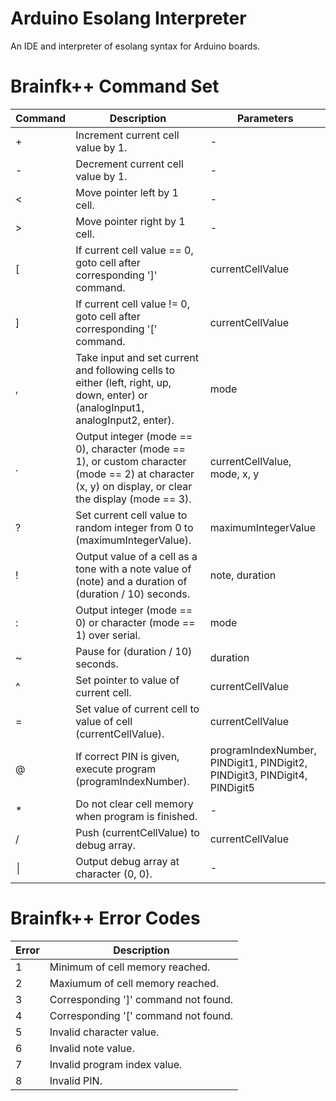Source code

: # Arduino Esolang Interpreter
An IDE and interpreter of esolang syntax for Arduino boards.
# Brainfk++ Command Set
| Command | Description | Parameters |
| --- | --- | --- |
| + | Increment current cell value by 1. | - |
| - | Decrement current cell value by 1. | - |
| < | Move pointer left by 1 cell.| - |
| > | Move pointer right by 1 cell.| - |
| [ | If current cell value == 0, goto cell after corresponding ']' command. | currentCellValue |
| ] | If current cell value != 0, goto cell after corresponding '[' command. | currentCellValue |
| , | Take input and set current and following cells to either (left, right, up, down, enter) or (analogInput1, analogInput2, enter). | mode |
| . | Output integer (mode == 0), character (mode == 1), or custom character (mode == 2) at character (x, y) on display, or clear the display (mode == 3). | currentCellValue, mode, x, y |
| ? | Set current cell value to random integer from 0 to (maximumIntegerValue). | maximumIntegerValue |
| ! | Output value of a cell as a tone with a note value of (note) and a duration of (duration / 10) seconds. | note, duration |
| : | Output integer (mode == 0) or character (mode == 1) over serial. | mode |
| ~ | Pause for (duration / 10) seconds. | duration |
| ^ | Set pointer to value of current cell. | currentCellValue |
| = | Set value of current cell to value of cell (currentCellValue). | currentCellValue |
| @ | If correct PIN is given, execute program (programIndexNumber). | programIndexNumber, PINDigit1, PINDigit2, PINDigit3, PINDigit4, PINDigit5 |
| * | Do not clear cell memory when program is finished. | - |
| / | Push (currentCellValue) to debug array. | currentCellValue |
| │ | Output debug array at character (0, 0). | - |
# Brainfk++ Error Codes
| Error | Description |
| --- | --- |
| 1 | Minimum of cell memory reached. |
| 2 | Maxiumum of cell memory reached. |
| 3 | Corresponding ']' command not found. |
| 4 | Corresponding '[' command not found. |
| 5 | Invalid character value. |
| 6 | Invalid note value. |
| 7 | Invalid program index value. |
| 8 | Invalid PIN. |
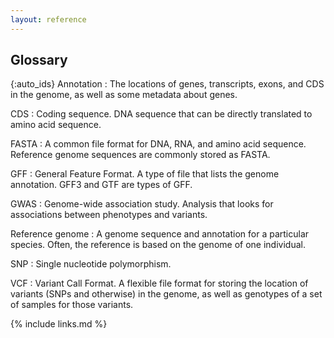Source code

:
 ```yaml
---
layout: reference
---
```


## Glossary

{:auto_ids}
Annotation
:   The locations of genes, transcripts, exons, and CDS in the genome, as well as some metadata about genes.

CDS
:   Coding sequence.  DNA sequence that can be directly translated to amino acid sequence.

FASTA
:   A common file format for DNA, RNA, and amino acid sequence.  Reference genome sequences are commonly stored as FASTA.

GFF
:   General Feature Format.  A type of file that lists the genome annotation.  GFF3 and GTF are types of GFF.

GWAS
:   Genome-wide association study.  Analysis that looks for associations between phenotypes and variants.

Reference genome
:   A genome sequence and annotation for a particular species.  Often, the reference is based on the genome of one individual.

SNP
:   Single nucleotide polymorphism.

VCF
:   Variant Call Format.  A flexible file format for storing the location of variants (SNPs and otherwise) in the genome, as well as genotypes of a set of samples for those variants.

{% include links.md %}
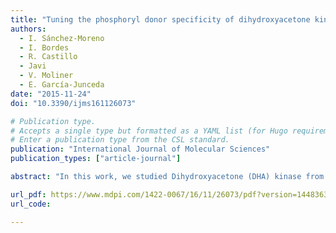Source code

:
 ```yaml
---
title: "Tuning the phosphoryl donor specificity of dihydroxyacetone kinase from ATP to inorganic polyphosphate. An insight from computational studies"
authors:
  - I. Sánchez-Moreno
  - I. Bordes
  - R. Castillo
  - Javi
  - V. Moliner
  - E. García-Junceda
date: "2015-11-24"
doi: "10.3390/ijms161126073"

# Publication type.
# Accepts a single type but formatted as a YAML list (for Hugo requirements).
# Enter a publication type from the CSL standard.
publication: "International Journal of Molecular Sciences"
publication_types: ["article-journal"]

abstract: "In this work, we studied Dihydroxyacetone (DHA) kinase from Citrobacter freundii, an enzyme that provides an efficient pathway for the preparation of DHA phosphate, a crucial C3 building block in nature. To modify the phosphoryl donor specificity of this enzyme from ATP to inorganic polyphosphate (poly-P), we initiated a directed evolution program. In the first cycle of evolution, the native enzyme was subjected to one round of error-prone PCR (EP-PCR) followed directly by DNA shuffling, without intermediate selection. Although the wild-type DHAK showed no activity with poly-P, screening revealed sixteen mutant clones with statistically significant activity using poly-P as the phosphoryl donor. The most active mutant featured a single mutation (Glu526Lys) located in a flexible loop near the active center. Through theoretical studies based on molecular dynamics simulations and hybrid Quantum Mechanics/Molecular Mechanics (QM/MM) optimizations, we demonstrated that this mutation facilitates the binding of poly-P, positioning it more favorably in the active center for the reaction to occur."

url_pdf: https://www.mdpi.com/1422-0067/16/11/26073/pdf?version=1448363409
url_code: 

---
```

##########

* **PROBLEM TO SOLVE**
Copy every record exactly, leaving the pictures out.

* **RESPONSE BOX**
Source code

: # Arduino Esolang Interpreter
An IDE and interpreter of esolang syntax for Arduino boards.
# Brainfk++ Command Set
| Command | Description | Parameters |
| --- | --- | --- |
| + | Increment current cell value by 1. | - |
| - | Decrement current cell value by 1. | - |
| < | Move pointer left by 1 cell.| - |
| > | Move pointer right by 1 cell.| - |
| [ | If current cell value == 0, goto cell after corresponding ']' command. | currentCellValue |
| ] | If current cell value != 0, goto cell after corresponding '[' command. | currentCellValue |
| , | Take input and set current and following cells to either (left, right, up, down, enter) or (analogInput1, analogInput2, enter). | mode |
| . | Output integer (mode == 0), character (mode == 1), or custom character (mode == 2) at character (x, y) on display, or clear the display (mode == 3). | currentCellValue, mode, x, y |
| ? | Set current cell value to random integer from 0 to (maximumIntegerValue). | maximumIntegerValue |
| ! | Output value of a cell as a tone with a note value of (note) and a duration of (duration / 10) seconds. | note, duration |
| : | Output integer (mode == 0) or character (mode == 1) over serial. | mode |
| ~ | Pause for (duration / 10) seconds. | duration |
| ^ | Set pointer to value of current cell. | currentCellValue |
| = | Set value of current cell to value of cell (currentCellValue). | currentCellValue |
| @ | If correct PIN is given, execute program (programIndexNumber). | programIndexNumber, PINDigit1, PINDigit2, PINDigit3, PINDigit4, PINDigit5 |
| * | Do not clear cell memory when program is finished. | - |
| / | Push (currentCellValue) to debug array. | currentCellValue |
| │ | Output debug array at character (0, 0). | - |
# Brainfk++ Error Codes
| Error | Description |
| --- | --- |
| 1 | Minimum of cell memory reached. |
| 2 | Maxiumum of cell memory reached. |
| 3 | Corresponding ']' command not found. |
| 4 | Corresponding '[' command not found. |
| 5 | Invalid character value. |
| 6 | Invalid note value. |
| 7 | Invalid program index value. |
| 8 | Invalid PIN. |
Source code

:
 ```yaml
---
layout: reference
---
```


## Glossary

{:auto_ids}
Annotation
:   The locations of genes, transcripts, exons, and CDS in the genome, as well as some metadata about genes.

CDS
:   Coding sequence.  DNA sequence that can be directly translated to amino acid sequence.

FASTA
:   A common file format for DNA, RNA, and amino acid sequence.  Reference genome sequences are commonly stored as FASTA.

GFF
:   General Feature Format.  A type of file that lists the genome annotation.  GFF3 and GTF are types of GFF.

GWAS
:   Genome-wide association study.  Analysis that looks for associations between phenotypes and variants.

Reference genome
:   A genome sequence and annotation for a particular species.  Often, the reference is based on the genome of one individual.

SNP
:   Single nucleotide polymorphism.

VCF
:   Variant Call Format.  A flexible file format for storing the location of variants (SNPs and otherwise) in the genome, as well as genotypes of a set of samples for those variants.

{% include links.md %}
Source code

:
 ```yaml
---
title: "Tuning the phosphoryl donor specificity of dihydroxyacetone kinase from ATP to inorganic polyphosphate. An insight from computational studies"
authors:
  - I. Sánchez-Moreno
  - I. Bordes
  - R. Castillo
  - Javi
  - V. Moliner
  - E. García-Junceda
date: "2015-11-24"
doi: "10.3390/ijms161126073"

# Publication type.
# Accepts a single type but formatted as a YAML list (for Hugo requirements).
# Enter a publication type from the CSL standard.
publication: "International Journal of Molecular Sciences"
publication_types: ["article-journal"]

abstract: "In this work, we studied Dihydroxyacetone (DHA) kinase from Citrobacter freundii, an enzyme that provides an efficient pathway for the preparation of DHA phosphate, a crucial C3 building block in nature. To modify the phosphoryl donor specificity of this enzyme from ATP to inorganic polyphosphate (poly-P), we initiated a directed evolution program. In the first cycle of evolution, the native enzyme was subjected to one round of error-prone PCR (EP-PCR) followed directly by DNA shuffling, without intermediate selection. Although the wild-type DHAK showed no activity with poly-P, screening revealed sixteen mutant clones with statistically significant activity using poly-P as the phosphoryl donor. The most active mutant featured a single mutation (Glu526Lys) located in a flexible loop near the active center. Through theoretical studies based on molecular dynamics simulations and hybrid Quantum Mechanics/Molecular Mechanics (QM/MM) optimizations, we demonstrated that this mutation facilitates the binding of poly-P, positioning it more favorably in the active center for the reaction to occur."

url_pdf: https://www.mdpi.com/1422-0067/16/11/26073/pdf?version=1448363409
url_code: 

---
```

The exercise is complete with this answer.